Extracted entries -
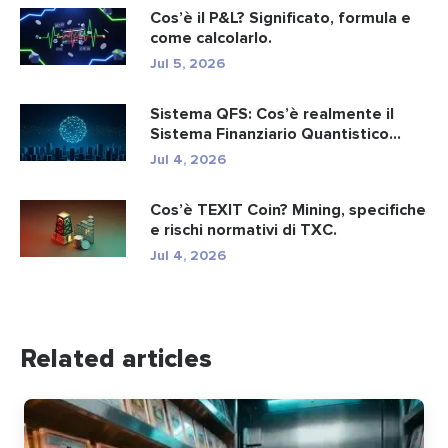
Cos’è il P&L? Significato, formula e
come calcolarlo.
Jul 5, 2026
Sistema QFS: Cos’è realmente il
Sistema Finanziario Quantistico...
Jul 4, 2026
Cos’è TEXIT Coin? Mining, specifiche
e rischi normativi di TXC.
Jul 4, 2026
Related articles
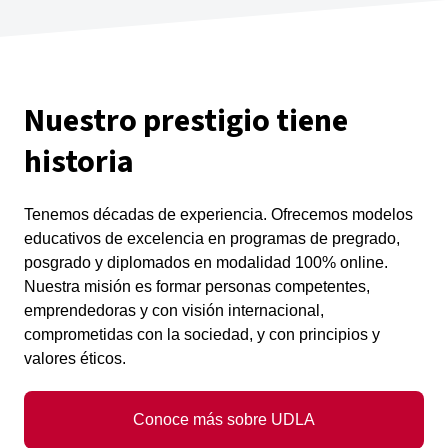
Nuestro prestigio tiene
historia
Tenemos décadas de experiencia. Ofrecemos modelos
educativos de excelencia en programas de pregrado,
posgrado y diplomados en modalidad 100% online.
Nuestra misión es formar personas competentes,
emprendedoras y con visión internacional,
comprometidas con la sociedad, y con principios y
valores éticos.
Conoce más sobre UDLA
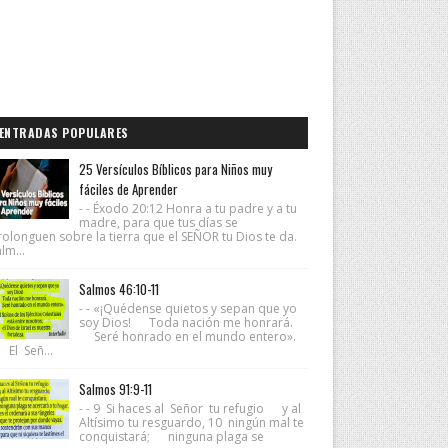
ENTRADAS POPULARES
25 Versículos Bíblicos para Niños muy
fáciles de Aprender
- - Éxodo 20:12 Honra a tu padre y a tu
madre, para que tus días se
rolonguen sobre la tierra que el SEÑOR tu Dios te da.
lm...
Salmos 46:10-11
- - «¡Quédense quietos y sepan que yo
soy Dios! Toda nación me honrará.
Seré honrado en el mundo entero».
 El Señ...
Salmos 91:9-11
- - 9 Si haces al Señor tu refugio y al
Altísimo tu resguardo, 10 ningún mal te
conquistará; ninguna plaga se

==

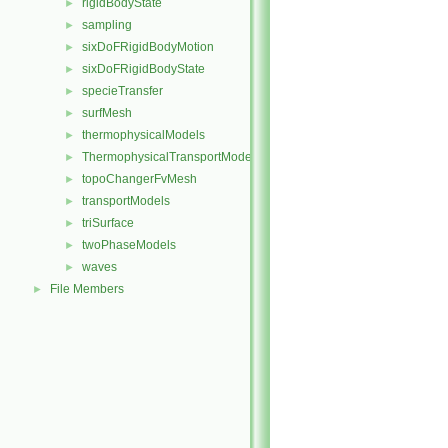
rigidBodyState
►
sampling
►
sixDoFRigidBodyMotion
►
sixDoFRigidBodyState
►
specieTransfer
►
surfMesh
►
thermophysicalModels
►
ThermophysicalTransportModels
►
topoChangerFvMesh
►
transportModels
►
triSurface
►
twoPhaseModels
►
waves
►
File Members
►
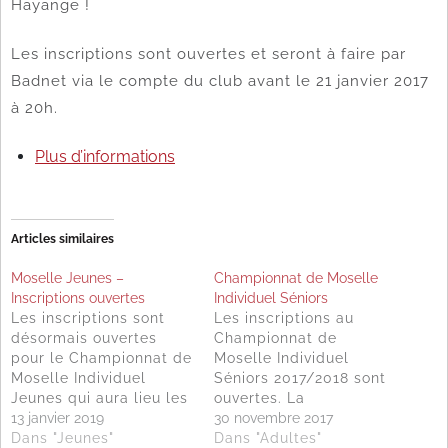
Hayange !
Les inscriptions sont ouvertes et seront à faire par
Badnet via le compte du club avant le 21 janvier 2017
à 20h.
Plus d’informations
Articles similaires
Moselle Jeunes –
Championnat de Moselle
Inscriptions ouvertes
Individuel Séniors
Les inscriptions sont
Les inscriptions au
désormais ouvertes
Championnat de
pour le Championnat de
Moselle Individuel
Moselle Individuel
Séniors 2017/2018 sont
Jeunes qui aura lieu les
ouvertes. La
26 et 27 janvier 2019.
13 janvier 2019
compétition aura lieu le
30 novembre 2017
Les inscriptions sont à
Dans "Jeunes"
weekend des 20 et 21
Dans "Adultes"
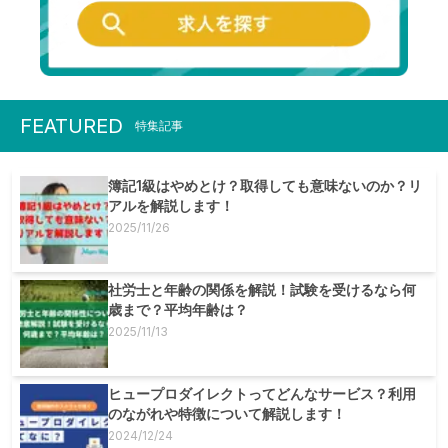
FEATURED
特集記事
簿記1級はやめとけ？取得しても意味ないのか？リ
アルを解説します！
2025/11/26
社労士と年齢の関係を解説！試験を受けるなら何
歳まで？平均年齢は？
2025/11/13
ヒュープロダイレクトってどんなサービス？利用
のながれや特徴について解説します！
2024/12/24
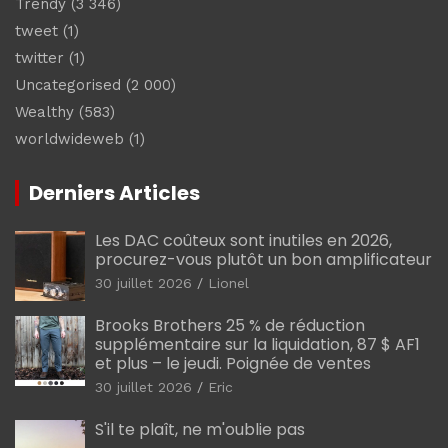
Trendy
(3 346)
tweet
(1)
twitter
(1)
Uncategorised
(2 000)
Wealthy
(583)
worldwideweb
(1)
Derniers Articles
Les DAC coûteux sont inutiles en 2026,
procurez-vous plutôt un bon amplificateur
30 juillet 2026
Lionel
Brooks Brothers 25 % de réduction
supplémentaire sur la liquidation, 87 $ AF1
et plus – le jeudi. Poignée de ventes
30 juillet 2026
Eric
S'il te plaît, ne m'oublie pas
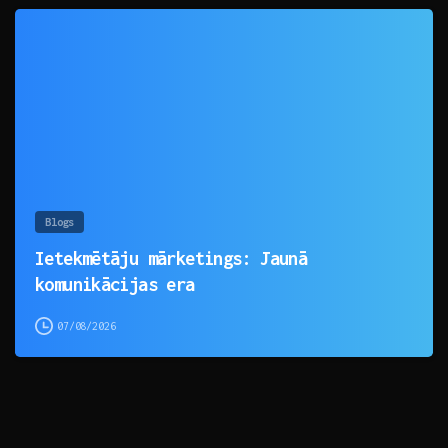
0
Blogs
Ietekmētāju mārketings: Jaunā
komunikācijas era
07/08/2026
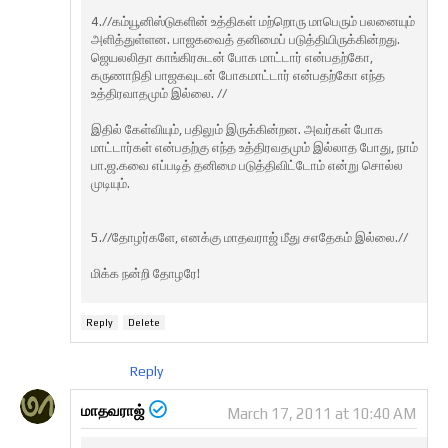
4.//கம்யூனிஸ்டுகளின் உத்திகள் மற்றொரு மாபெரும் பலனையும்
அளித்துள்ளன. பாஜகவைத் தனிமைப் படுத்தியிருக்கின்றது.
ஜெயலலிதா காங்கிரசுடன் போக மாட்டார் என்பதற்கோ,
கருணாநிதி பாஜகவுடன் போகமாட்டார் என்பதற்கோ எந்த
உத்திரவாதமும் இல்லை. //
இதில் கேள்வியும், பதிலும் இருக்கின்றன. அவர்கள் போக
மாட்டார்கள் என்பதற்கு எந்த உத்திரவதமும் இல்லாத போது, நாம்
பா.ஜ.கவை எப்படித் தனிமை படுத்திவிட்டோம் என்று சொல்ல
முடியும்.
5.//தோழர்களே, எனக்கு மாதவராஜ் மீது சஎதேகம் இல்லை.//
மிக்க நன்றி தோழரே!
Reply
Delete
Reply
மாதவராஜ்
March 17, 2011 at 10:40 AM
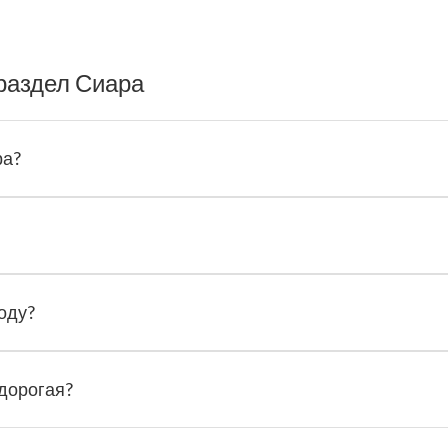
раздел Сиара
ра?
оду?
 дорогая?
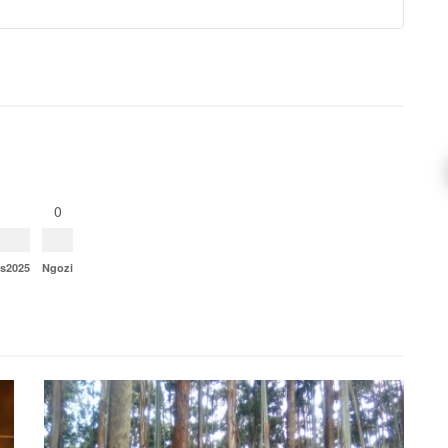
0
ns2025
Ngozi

--

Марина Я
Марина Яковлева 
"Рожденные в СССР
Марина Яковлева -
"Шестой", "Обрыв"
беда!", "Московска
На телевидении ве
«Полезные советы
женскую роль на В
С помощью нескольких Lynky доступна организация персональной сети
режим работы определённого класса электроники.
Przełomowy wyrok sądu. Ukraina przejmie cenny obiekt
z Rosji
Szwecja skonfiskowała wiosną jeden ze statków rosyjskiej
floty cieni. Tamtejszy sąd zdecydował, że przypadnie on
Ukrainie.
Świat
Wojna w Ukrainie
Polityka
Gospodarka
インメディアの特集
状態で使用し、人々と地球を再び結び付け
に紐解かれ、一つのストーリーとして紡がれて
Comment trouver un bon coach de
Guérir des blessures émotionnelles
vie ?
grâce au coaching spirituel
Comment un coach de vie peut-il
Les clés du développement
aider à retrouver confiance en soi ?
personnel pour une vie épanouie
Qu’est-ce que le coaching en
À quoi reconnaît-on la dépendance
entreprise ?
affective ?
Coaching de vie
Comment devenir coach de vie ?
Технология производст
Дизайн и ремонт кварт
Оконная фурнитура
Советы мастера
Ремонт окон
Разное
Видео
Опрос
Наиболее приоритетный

What you need to do - Determine how many lines in the data above contain the string "Dios". Give nothing except the number.

Solution to this task - 2